Text section
····················

Still feeling for those of you going through the mill, and I am off to light a candle for you all. x

Sometimesiwonder · 01/03/2012 10:38

Ooh and forgot to say, I have forgotten to sort out Mum's Tesco Clubcard points online, and they have gone out of date. I don't think I dare phone [scared]

MaryAnnSingleton · 01/03/2012 10:59

will your mum be cross sometimes? Grin
Hooray for database thingy !!
Dh's cake is coffee and walnut (thinking of myself as usual !) - he looks very good for 47 (worked it out-same age as my brother) all his own teeth and hair anyway...
topsy - smee is right about the Mindfulness- it is just really a way of living in the present moment,which is the only moment when we are truly alive. By focussing on your breath going in and out you will notice your mind whizzing off to deal with the millions of thoughts and ideas that come into your head -you just acknowledge them but don't engage with them,let them float by like clouds. it takes a bit of getting used to but it is very calming. You mustn't worry about having loads of thoughts because that is natural, but the Mindfulness bit is when you notice your mind wandering off and you bring it back to your breathing.
Lots of love to all who are sore/anxious/not in a good place- xxxxxxx
Am taking dh out to lunch !

Sometimesiwonder · 01/03/2012 11:06

Have a lovely lunch!

Envy about that, the cake and DH having hair!

And OH YES Mum will be cross.

SparkleRainbow · 01/03/2012 13:25

Right - I have bought more hot cross buns on this sunny spring like day, but I have also bought a big box to put paranoia in when we feel we are ready to pop him away for a bit, we can just put him beside the sofa, get him out when we need to and then pop him away again for a bit. This is all part of the new normal I guess. Big hugs smee, you have done the right thing, and to gig, ned, topsy, amber, holsten and lime too.

MAS tis bugger if that lump is back! Sorry.

Kurri - your poor mum! I hope they are taking better care of her now!

Sometimes - oh dear, if your mum is anything like my mum, I would be seriously worried [sympathetic emoticon]

I have had horrid dizziness and nausea for last 16 hours now, just managed to get the dc to school this morning. Have gone through, blood pressure, braintumour, fear will drop dead instantly...and settled on I have a virus! Yep I need that box for paranoia too.

Ds' feet much better today, thank you for asking. He is still quite down, but it takes a while to recover when he feels that low of course. He is 8 by the way.

smee · 01/03/2012 13:49

Hurls Paranoia into Sparkle's box - is it padlocked Sparkle?? Smile

Holstein am rooting for you even though I was too late to wish you luck. Hope the appt. goes well and you get heaps of reassurance..

Sometimes did you hear Michael M on Desert Island Discs?? He sounded very sweet. Oh-er about the vouchers. Can't you just lie?? Well done on the database.

····················

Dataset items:

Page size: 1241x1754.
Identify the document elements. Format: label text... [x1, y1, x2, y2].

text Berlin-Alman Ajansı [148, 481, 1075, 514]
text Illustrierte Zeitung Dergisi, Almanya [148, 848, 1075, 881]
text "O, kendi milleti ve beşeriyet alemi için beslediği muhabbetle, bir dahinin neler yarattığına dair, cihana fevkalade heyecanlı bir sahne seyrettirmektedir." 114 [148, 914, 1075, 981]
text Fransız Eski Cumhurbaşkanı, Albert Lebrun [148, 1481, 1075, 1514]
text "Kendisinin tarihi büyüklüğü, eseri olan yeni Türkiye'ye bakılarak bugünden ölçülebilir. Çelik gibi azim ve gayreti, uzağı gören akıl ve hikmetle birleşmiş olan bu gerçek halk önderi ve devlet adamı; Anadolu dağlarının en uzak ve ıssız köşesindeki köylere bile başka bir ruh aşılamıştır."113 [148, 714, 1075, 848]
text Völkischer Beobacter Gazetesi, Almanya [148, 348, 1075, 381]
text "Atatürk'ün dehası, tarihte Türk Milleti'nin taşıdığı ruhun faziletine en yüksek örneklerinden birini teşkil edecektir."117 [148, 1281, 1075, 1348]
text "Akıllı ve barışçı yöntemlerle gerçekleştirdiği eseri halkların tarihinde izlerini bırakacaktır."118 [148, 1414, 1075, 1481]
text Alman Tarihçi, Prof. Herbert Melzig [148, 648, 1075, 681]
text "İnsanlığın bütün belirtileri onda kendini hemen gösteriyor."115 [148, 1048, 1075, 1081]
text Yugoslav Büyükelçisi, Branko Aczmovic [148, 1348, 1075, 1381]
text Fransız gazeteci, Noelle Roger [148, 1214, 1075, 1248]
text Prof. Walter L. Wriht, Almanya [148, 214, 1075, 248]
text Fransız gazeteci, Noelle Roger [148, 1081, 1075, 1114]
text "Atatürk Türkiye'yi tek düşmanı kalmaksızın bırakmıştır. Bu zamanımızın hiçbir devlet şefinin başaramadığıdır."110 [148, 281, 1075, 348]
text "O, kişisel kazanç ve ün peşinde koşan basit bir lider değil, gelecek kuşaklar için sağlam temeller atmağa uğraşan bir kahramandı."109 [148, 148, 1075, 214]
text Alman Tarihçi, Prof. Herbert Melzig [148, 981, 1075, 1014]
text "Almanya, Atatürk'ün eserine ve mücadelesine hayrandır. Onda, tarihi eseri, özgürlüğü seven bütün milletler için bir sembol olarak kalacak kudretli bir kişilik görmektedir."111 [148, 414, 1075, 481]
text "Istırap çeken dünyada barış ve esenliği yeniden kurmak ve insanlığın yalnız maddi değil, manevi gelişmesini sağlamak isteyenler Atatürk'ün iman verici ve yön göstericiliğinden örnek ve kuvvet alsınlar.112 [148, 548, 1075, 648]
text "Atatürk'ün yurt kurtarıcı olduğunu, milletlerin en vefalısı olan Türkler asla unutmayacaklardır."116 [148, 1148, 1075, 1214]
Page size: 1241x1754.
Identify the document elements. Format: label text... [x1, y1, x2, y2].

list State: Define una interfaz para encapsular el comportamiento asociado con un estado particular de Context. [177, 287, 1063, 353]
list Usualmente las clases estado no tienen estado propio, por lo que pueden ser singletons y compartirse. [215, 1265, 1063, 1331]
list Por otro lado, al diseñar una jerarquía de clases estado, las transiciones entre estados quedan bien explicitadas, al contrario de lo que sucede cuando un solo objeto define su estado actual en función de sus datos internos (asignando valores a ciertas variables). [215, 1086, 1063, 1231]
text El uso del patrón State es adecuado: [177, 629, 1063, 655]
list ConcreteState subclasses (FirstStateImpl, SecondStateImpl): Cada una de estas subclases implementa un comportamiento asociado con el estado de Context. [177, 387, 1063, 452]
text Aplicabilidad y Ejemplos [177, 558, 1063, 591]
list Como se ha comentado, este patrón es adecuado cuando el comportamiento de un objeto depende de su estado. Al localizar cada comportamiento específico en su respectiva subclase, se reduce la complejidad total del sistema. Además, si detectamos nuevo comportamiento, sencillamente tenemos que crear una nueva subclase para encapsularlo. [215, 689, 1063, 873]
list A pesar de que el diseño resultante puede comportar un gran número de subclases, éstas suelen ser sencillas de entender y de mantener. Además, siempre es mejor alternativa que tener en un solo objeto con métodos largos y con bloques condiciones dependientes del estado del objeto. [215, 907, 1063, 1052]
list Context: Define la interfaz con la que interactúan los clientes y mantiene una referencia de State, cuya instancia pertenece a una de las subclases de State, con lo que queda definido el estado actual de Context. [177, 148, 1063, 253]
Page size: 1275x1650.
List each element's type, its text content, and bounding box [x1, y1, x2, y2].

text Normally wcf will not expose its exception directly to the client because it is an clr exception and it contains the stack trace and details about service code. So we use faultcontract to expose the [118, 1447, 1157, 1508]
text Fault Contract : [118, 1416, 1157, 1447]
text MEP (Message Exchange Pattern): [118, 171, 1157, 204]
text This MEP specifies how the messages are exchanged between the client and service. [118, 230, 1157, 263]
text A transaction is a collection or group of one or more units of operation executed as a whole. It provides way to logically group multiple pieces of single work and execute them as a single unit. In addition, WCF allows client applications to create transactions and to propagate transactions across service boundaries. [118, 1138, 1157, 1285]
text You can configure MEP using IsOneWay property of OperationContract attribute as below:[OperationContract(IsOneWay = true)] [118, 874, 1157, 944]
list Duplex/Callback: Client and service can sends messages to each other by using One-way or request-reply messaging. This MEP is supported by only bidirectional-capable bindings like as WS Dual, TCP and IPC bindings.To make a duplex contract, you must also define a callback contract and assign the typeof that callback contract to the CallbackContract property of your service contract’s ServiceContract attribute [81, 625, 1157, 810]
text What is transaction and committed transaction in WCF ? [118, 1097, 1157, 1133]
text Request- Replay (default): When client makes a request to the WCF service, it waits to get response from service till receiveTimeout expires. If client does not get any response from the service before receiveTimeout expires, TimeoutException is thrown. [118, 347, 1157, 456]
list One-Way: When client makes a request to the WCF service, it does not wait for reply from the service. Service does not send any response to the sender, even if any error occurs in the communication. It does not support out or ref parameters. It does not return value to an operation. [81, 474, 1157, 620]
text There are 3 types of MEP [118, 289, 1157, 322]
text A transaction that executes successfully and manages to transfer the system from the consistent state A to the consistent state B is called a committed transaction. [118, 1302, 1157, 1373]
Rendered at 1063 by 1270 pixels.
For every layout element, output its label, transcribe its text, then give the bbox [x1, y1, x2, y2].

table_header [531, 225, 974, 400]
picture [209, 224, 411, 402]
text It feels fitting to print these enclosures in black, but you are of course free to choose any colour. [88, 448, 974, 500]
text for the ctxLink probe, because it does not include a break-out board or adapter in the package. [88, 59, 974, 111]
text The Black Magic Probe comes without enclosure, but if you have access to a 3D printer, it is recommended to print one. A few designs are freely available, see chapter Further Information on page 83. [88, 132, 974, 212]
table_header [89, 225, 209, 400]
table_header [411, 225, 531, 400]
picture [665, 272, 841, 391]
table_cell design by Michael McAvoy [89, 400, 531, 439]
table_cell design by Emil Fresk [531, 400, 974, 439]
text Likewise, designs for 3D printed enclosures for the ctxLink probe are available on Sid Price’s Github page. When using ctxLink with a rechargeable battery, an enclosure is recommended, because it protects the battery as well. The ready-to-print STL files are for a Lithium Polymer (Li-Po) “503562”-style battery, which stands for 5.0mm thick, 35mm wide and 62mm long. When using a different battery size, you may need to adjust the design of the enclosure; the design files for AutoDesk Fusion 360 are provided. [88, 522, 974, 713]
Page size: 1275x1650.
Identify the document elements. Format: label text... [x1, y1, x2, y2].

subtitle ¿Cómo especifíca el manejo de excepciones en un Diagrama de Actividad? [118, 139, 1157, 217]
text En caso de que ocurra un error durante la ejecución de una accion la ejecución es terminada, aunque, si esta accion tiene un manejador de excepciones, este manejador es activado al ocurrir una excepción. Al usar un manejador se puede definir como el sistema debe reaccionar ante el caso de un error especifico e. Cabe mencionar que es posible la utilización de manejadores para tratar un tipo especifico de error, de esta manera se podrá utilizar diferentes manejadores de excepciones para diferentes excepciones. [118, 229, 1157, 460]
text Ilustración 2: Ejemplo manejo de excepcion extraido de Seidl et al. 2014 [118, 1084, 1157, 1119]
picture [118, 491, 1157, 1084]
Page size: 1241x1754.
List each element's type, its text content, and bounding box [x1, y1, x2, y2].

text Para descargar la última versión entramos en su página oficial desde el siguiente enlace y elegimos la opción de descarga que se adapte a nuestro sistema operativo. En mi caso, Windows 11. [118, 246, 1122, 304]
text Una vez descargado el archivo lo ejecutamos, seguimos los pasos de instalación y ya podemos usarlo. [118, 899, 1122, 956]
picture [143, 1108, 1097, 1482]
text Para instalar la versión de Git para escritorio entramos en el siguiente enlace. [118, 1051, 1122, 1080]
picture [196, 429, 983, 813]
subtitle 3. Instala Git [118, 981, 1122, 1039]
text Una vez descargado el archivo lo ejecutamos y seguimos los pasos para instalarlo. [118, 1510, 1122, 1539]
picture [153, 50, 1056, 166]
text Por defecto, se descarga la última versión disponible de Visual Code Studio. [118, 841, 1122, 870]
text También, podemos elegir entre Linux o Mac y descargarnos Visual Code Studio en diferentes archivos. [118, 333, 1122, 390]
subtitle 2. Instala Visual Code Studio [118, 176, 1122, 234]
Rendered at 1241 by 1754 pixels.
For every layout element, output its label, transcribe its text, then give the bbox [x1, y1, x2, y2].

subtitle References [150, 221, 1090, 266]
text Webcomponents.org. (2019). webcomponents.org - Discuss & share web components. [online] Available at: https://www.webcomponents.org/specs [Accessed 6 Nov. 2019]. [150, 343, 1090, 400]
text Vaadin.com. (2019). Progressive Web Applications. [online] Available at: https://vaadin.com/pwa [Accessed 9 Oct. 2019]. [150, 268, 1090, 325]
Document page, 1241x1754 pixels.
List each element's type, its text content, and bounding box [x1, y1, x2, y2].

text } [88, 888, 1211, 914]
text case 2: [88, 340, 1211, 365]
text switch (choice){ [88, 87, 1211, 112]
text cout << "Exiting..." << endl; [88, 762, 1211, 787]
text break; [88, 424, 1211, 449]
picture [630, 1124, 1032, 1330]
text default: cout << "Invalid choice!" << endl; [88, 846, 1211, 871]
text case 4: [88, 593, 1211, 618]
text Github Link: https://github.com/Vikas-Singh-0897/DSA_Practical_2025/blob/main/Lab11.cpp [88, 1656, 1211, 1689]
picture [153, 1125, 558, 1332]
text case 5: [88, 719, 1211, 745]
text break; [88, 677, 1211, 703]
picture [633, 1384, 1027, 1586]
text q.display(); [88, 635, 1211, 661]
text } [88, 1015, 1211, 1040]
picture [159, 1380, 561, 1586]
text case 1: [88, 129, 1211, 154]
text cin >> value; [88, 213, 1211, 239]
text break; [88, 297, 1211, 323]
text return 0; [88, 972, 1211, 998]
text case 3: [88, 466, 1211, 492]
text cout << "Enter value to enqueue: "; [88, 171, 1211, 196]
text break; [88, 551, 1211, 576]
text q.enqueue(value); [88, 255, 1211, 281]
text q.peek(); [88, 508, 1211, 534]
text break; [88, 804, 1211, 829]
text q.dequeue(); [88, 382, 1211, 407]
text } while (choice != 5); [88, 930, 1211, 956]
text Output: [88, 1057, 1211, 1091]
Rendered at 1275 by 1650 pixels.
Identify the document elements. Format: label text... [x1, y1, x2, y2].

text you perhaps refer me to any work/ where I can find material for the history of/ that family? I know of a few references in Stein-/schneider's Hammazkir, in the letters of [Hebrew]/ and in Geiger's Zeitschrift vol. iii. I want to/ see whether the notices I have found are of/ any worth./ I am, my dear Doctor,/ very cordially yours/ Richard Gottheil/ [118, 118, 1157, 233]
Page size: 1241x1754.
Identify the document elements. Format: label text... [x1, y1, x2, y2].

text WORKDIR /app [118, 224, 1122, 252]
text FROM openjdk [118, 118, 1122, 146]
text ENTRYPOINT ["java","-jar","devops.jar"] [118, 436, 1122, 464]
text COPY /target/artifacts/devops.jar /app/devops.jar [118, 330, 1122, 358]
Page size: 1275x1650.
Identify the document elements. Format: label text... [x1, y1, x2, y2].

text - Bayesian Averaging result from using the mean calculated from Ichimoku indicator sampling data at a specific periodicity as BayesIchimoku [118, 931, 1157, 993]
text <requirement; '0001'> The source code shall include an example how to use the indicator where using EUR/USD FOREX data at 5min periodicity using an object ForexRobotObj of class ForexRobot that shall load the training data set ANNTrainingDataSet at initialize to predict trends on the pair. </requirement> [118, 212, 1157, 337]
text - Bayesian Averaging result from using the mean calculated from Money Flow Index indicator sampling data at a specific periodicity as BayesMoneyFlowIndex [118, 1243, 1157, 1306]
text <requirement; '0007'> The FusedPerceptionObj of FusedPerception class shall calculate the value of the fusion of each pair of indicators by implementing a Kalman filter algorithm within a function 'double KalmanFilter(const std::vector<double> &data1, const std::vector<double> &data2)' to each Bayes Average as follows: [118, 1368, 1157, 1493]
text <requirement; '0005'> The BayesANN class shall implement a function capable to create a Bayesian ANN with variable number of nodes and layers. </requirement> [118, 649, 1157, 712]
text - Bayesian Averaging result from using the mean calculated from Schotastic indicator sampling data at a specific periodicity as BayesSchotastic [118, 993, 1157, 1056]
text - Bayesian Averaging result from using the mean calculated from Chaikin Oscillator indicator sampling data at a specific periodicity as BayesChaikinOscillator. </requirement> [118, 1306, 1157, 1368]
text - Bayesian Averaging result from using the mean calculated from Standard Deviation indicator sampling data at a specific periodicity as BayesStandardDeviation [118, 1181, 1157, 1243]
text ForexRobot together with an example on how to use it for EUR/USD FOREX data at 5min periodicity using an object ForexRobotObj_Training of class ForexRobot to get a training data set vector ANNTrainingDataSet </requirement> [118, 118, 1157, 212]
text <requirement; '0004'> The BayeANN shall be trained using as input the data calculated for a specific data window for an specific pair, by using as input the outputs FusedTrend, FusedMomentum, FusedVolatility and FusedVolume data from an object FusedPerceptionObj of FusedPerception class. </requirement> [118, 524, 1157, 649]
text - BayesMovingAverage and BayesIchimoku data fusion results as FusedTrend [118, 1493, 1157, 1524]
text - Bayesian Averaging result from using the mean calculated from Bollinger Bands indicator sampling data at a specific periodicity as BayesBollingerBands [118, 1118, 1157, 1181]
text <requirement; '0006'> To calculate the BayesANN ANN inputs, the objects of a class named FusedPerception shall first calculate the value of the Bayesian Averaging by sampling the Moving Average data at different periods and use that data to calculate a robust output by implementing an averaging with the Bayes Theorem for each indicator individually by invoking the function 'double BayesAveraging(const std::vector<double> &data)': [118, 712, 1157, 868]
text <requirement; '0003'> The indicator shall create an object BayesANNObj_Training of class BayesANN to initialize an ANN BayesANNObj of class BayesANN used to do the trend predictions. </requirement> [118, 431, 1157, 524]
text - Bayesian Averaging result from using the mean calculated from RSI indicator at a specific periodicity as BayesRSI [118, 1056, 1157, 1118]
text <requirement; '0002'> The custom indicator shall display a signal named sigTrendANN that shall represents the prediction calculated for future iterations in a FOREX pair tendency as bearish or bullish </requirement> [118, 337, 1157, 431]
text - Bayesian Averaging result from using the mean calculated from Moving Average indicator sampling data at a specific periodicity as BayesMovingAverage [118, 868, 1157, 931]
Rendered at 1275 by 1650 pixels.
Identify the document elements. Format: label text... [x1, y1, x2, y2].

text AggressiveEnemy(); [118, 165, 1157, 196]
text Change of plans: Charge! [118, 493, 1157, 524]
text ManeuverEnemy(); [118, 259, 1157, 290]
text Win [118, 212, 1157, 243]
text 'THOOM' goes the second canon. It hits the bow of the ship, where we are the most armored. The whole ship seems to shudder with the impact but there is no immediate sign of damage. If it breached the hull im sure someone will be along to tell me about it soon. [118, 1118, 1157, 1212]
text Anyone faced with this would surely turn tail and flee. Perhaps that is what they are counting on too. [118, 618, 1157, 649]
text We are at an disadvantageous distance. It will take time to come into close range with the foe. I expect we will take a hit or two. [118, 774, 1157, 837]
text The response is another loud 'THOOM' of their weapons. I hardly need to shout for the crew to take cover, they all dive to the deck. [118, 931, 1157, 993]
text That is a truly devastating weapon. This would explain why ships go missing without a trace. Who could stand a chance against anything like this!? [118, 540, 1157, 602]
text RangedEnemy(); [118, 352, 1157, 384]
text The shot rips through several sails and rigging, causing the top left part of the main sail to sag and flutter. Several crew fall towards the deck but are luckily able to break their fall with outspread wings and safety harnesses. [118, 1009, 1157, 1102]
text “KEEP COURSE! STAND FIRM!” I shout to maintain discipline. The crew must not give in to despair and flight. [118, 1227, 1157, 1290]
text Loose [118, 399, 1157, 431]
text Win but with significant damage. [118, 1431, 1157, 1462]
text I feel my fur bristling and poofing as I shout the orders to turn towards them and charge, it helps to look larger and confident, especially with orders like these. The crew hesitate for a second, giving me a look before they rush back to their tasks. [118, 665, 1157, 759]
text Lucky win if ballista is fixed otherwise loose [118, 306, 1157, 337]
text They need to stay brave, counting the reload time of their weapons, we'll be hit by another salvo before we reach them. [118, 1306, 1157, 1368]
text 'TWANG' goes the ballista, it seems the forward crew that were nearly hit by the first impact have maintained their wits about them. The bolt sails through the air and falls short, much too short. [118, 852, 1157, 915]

····················

Exercise A
Answer these questions from the forum thread:
(i) What kind of cake is DH's cake?
(ii) How old is SparkleRainbow's son?
(iii) What did Sometimesiwonder forget to sort out online?
Exercise B
Extract everything in the forum thread from "Still feeling for" down to "database thingy !!".
The entries play no role in this.

Written reply A
(i) Coffee and walnut
(ii) 8
(iii) Mum's Tesco Clubcard points

Written reply B
Still feeling for those of you going through the mill, and I am off to light a candle for you all. x

Sometimesiwonder · 01/03/2012 10:38

Ooh and forgot to say, I have forgotten to sort out Mum's Tesco Clubcard points online, and they have gone out of date. I don't think I dare phone [scared]

MaryAnnSingleton · 01/03/2012 10:59

will your mum be cross sometimes? Grin
Hooray for database thingy !!